§ **What to do**
From the rows below, filter out and copy every line that contains the word "công".

Top of Data for analysis

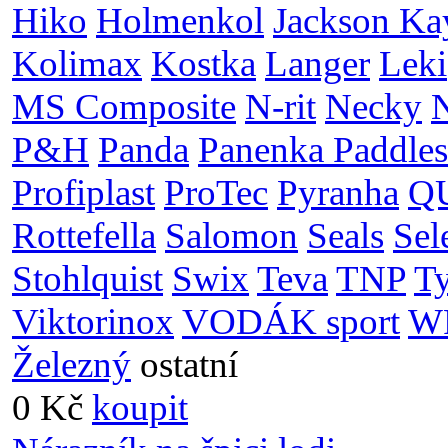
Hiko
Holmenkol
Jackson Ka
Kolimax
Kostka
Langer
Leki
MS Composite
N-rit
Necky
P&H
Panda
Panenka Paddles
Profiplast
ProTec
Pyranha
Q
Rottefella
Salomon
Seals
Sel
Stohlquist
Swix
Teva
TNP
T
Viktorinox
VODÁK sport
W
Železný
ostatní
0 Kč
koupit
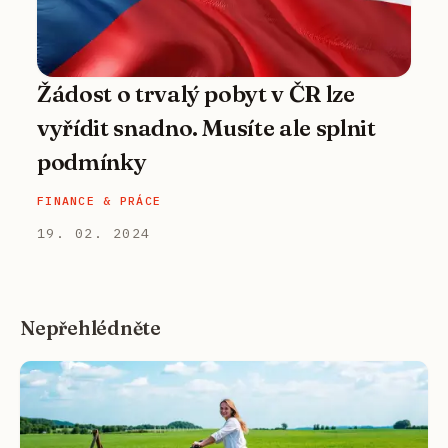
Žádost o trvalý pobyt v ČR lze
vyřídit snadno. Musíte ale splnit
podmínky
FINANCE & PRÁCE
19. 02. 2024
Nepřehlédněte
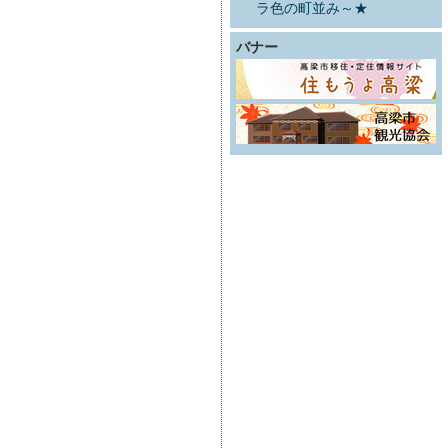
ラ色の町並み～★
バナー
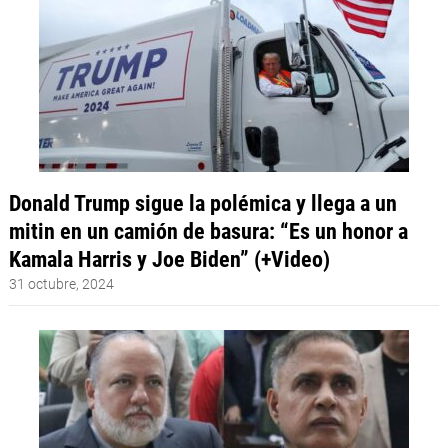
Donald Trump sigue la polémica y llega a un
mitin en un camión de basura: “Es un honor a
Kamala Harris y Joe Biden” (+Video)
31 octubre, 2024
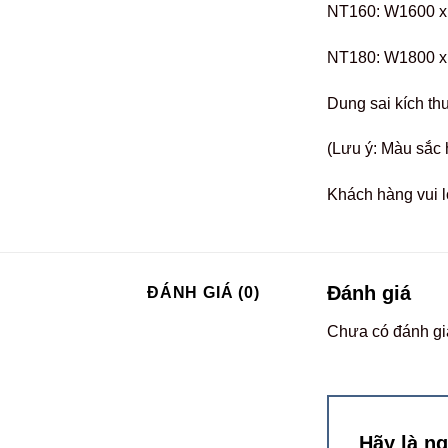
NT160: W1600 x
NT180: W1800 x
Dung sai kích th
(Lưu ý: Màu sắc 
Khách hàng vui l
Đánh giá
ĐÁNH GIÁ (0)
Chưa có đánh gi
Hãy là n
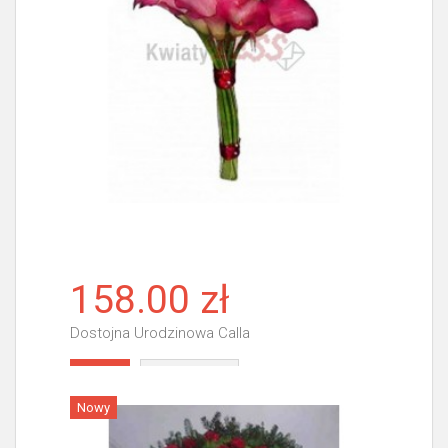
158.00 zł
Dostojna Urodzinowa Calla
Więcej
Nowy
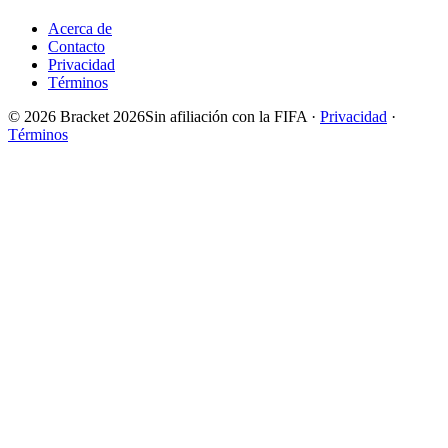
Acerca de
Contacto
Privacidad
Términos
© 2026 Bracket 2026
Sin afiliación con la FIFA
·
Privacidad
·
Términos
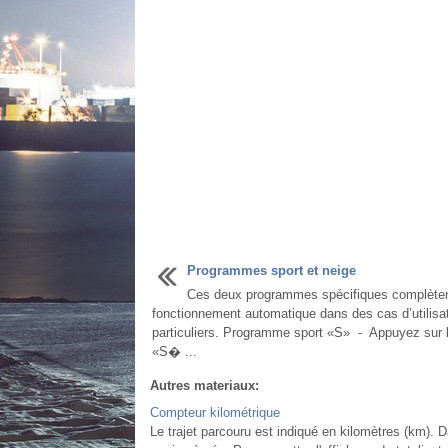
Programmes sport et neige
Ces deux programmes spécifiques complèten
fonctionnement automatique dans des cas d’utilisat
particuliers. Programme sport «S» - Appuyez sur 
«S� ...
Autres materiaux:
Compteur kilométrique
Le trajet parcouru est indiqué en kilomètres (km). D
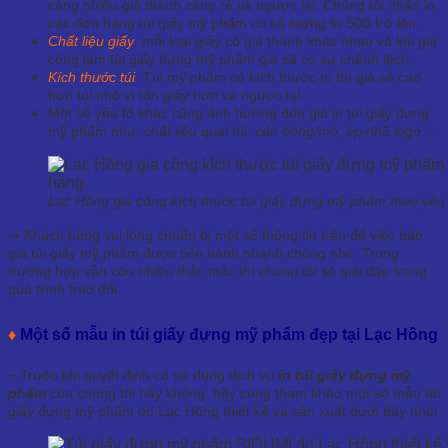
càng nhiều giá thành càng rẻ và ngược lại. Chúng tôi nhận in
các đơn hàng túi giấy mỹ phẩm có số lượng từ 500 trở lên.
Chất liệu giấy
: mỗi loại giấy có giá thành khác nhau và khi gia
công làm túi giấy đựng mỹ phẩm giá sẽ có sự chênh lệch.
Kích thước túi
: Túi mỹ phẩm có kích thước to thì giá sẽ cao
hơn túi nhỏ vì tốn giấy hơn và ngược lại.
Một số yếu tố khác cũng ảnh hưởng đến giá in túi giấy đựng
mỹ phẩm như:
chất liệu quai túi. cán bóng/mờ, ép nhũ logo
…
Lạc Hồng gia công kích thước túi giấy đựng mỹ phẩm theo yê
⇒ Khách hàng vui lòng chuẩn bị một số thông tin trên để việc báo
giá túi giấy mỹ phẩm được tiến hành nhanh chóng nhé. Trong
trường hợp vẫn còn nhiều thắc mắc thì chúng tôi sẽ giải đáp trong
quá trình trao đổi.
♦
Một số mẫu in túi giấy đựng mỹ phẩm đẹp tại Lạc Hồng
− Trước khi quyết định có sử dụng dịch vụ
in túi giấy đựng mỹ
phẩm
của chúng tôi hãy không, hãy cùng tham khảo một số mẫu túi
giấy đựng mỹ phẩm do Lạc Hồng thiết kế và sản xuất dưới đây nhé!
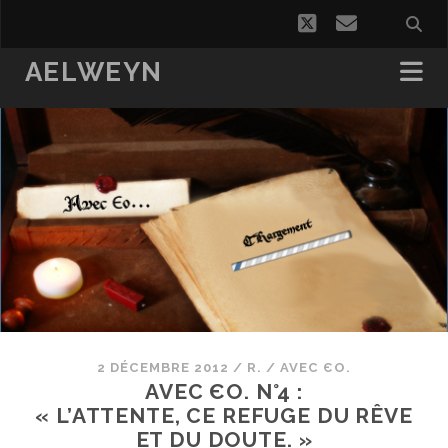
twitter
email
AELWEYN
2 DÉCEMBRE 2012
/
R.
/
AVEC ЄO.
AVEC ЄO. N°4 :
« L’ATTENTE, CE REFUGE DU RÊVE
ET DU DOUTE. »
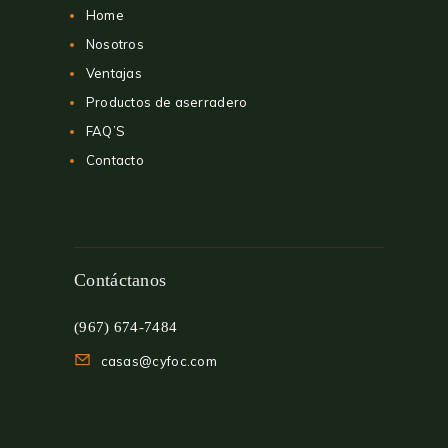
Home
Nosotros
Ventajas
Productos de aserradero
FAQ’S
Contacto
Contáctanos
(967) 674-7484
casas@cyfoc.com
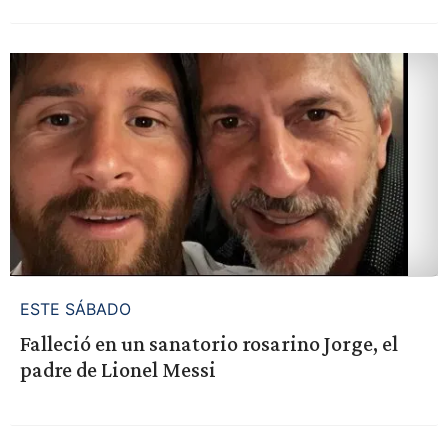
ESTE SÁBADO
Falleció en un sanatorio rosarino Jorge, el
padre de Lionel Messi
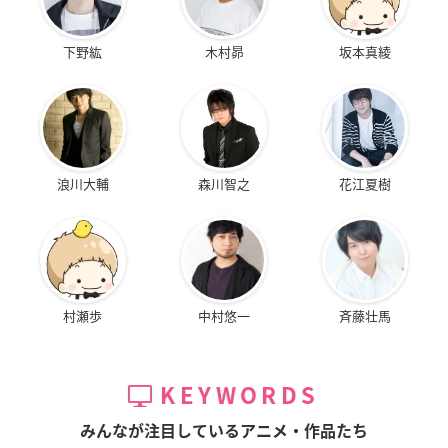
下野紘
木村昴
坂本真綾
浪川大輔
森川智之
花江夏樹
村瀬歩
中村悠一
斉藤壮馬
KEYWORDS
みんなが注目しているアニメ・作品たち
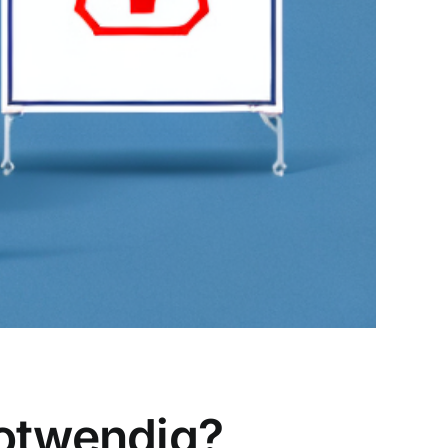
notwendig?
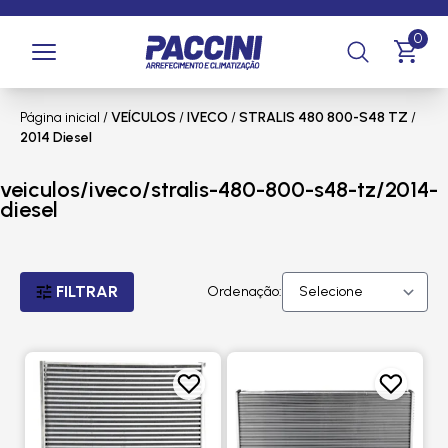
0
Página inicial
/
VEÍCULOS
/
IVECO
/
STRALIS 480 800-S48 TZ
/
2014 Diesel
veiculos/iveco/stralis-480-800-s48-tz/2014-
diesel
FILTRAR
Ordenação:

Bottom of Data for analysis

§ **Reply**
công làm túi giấy đựng mỹ phẩm giá sẽ có sự chênh lệch.
Lạc Hồng gia công kích thước túi giấy đựng mỹ phẩm theo yê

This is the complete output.